» EXCERPTED RECORDS:

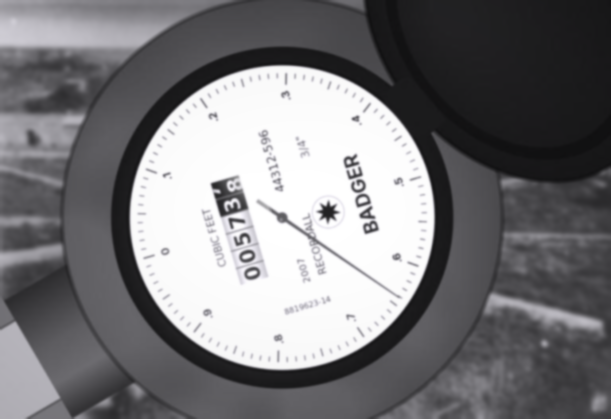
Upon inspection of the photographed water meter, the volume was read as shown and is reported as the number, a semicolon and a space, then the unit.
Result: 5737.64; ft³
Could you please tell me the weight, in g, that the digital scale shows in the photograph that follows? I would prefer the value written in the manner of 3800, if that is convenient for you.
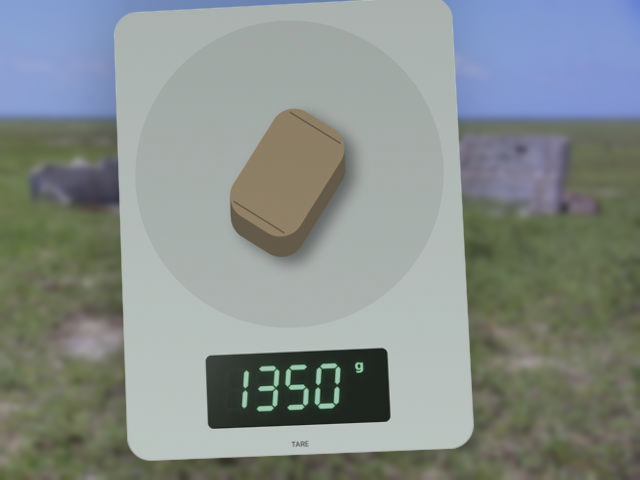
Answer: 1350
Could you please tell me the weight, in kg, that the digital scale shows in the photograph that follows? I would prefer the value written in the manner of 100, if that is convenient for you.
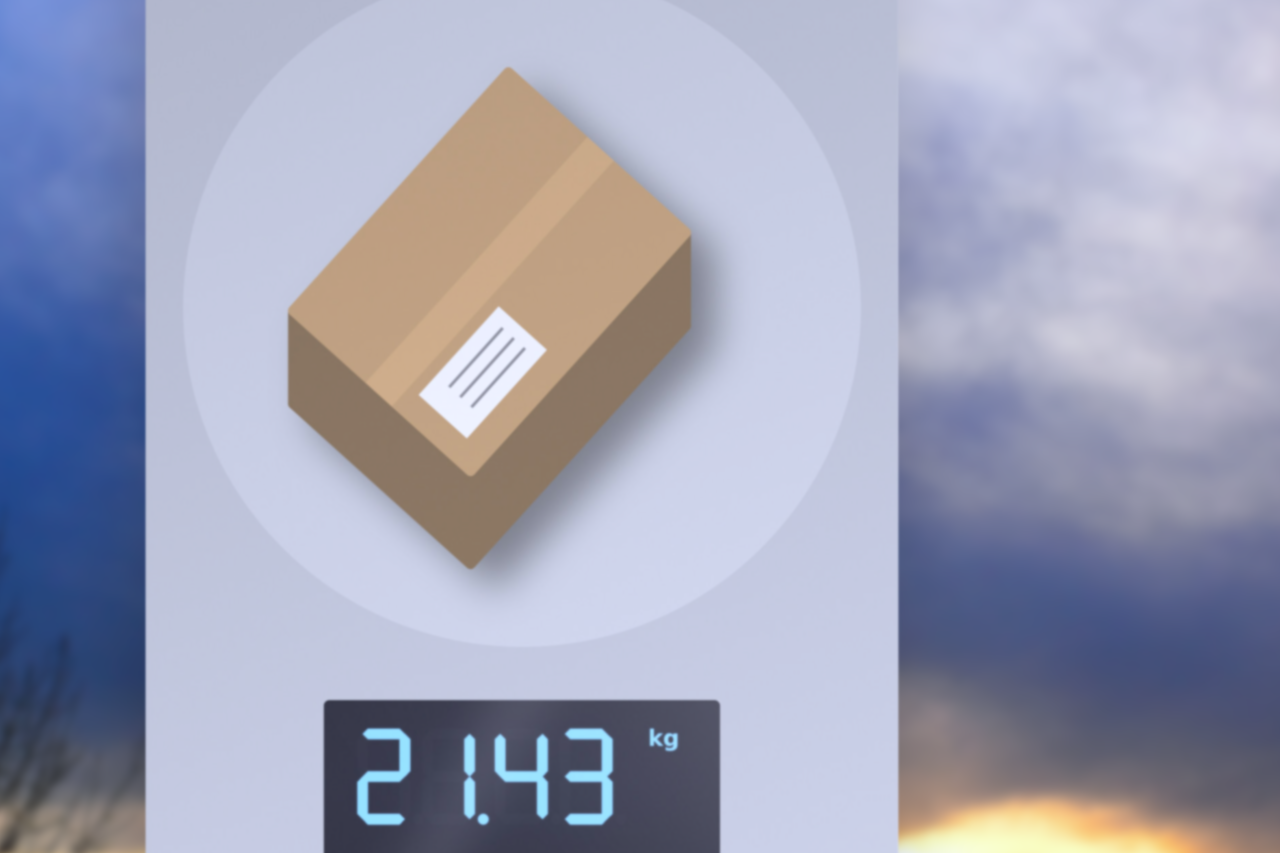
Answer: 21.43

» REQUIREMENT: Please render the entries above as a two-column CSV headed entry_text and answer, with one row per entry, each field quoted and any line breaks replaced by spaces. Leave the pictures out.

» PROBLEM SOLUTION:
entry_text,answer
"Upon inspection of the photographed water meter, the volume was read as shown and is reported as the number, a semicolon and a space, then the unit. Result:","5737.64; ft³"
"Could you please tell me the weight, in g, that the digital scale shows in the photograph that follows? I would prefer the value written in the manner of 3800, if that is convenient for you. Answer:","1350"
"Could you please tell me the weight, in kg, that the digital scale shows in the photograph that follows? I would prefer the value written in the manner of 100, if that is convenient for you. Answer:","21.43"